Sprite’s head shook slowly. “You don’t want to be messing with the likes of him, Inspector.”
“I don’t want to mess with him. I only want to arsk him a few questions.”
“Well,” Sprite’s hand rubbed the back of Sprite’s neck and came away filthy.
“If it’s a question of...” Kipper produced a sixpence. Sprite snatched it away, quick as a wink.
“It ain’t that...” the urchin shrugged. “It’s just that I don’t want you getting hurt.”
“I’m touched,” said Kipper, furnishing another coin.
“You’d have to be,” said Sprite, whisking the second tanner away.
“Putting your concern for my welfare aside for a moment, do you or don’t you know the whereabouts of this Doctor Hoo?”
“Oh, I knows all right. There ain’t much goes on in this town that don’t come to my attention sooner or later.”
A third coin exchanged hands.
“Well?”
“Well what?”
“Are you going to tell me?”
“No, mate,” Sprite grinned. “I can do better than that. I’m going to take you there myself.”
***
Kipper allowed himself to be led by the urchin with something approaching utmost trust. There was something about the urchin that inspired his faith: if Sprite said it then it was undoubtedly true. It went against Kipper’s instincts as a copper but he didn’t seem to mind that either - Oh, I ain’t stupid, he reminded himself. I’m well aware this little bastard could
be leading me up the garden path - and by garden path, I mean a dark alley where a bunch of confederates lie in wait to ambush me with the hiding of my life. Kipper thumbed the cosh in his overcoat pocket: If I’m going down, I’m cracking a few loaves open on my way.

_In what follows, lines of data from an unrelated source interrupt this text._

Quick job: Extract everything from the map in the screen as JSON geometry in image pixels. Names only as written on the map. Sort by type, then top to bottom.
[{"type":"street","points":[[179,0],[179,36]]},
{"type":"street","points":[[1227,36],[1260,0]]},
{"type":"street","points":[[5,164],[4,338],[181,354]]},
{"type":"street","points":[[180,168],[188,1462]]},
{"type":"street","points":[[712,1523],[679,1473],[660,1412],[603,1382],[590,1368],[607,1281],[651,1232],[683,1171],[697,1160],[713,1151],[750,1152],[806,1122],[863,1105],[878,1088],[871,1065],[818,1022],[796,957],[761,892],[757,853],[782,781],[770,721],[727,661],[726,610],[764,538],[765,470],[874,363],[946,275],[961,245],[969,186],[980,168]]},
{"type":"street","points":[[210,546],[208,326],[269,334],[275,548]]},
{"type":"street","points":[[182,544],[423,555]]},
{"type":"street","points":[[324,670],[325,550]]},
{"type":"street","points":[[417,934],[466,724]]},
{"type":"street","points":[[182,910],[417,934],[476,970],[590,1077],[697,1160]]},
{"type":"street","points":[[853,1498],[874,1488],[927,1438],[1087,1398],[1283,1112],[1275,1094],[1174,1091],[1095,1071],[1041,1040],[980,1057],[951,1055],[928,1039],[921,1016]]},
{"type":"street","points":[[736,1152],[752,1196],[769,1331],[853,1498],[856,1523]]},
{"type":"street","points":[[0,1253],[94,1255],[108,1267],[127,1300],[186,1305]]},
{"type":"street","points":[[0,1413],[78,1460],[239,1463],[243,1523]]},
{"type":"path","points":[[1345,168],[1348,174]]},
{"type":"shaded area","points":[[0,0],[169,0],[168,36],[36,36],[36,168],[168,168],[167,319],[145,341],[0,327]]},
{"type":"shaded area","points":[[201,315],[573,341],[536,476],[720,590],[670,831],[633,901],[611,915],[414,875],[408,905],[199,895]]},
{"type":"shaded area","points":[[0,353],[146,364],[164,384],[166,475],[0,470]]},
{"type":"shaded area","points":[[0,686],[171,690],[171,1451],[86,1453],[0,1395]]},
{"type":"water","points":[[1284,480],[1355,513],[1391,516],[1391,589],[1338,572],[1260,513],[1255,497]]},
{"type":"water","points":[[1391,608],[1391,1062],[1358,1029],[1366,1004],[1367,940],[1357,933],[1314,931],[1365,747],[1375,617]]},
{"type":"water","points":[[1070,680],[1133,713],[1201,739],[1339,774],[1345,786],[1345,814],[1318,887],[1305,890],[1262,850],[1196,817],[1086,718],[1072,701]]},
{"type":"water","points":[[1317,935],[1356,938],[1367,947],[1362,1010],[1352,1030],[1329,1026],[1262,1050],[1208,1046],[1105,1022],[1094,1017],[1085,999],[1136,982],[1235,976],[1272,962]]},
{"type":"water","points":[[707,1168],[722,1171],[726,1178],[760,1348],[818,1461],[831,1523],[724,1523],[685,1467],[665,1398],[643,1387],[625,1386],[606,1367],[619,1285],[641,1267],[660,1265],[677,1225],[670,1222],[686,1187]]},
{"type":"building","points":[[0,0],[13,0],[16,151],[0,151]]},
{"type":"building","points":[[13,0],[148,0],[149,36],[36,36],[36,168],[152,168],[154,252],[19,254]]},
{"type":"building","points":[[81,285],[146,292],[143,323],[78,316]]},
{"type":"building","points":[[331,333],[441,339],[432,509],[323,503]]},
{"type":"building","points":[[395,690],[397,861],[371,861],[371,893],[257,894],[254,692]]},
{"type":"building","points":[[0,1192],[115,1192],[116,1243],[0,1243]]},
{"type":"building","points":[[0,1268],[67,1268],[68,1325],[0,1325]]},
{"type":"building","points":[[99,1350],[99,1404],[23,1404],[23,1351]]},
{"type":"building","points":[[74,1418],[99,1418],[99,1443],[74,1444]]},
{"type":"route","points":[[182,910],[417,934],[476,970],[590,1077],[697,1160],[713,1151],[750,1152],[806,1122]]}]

Not that he truly believed that for a second that the dirty urchin was leading him to his doom. Head held high, Sprite strode through the streets of London as if he (or she) was the landlord (landlady). They encountered no one on their route to the docks at Limehouse, even though the clangour of activity on the river was growing louder with every step they took. Even at night, the waterside was busy, with cargoes being loaded or unloaded - Kipper was willing to bet most of it was far from legit but that was not the reason he was there. He trailed after Sprite across the waterfront to where hulking shapes loomed ahead, darker shadows against the night sky.
“This is the one,” Sprite came to a stop, punctuating the announcement with a wet sniff. “Hoo’s new gaff.”
Kipper looked the edifice up and down; it seemed exactly like all the others. “What makes you so sure?”
Sprite winked and clicked his teeth. Or her teeth - oh, this is maddening, thought Kipper! I must ask! Are you Abel or Mabel?
“Like I said, there ain’t nothing that don’t come to my attention sooner or later. Ain’t you going to knock?”
“What?”
“Only I find it the most expeditious way of letting ’em know you’re here.”
“I know what knocking is, thank you. Here.” He handed the child a shilling. Sprite pocketed it but did not move.
“Ain’t you got nowhere to go?” Kipper scowled. “Only I’m running out of cash.”
“Oh, no, mate,” Sprite grinned. “I ain’t going nowhere. I’m going to help out, ain’t I?”
“Oh, no, mate,” Kipper bristled. “I can’t allow that. This is police business. You might get hurt.”
“So might you,” the urchin observed.
“That’s what they pays me for.”
“No, it ain’t. They pays you to catch the criminals. Listen to me a minute, Inspector. While you knock on the door and do things up front and proper, like, I’ll have a squint around the back.”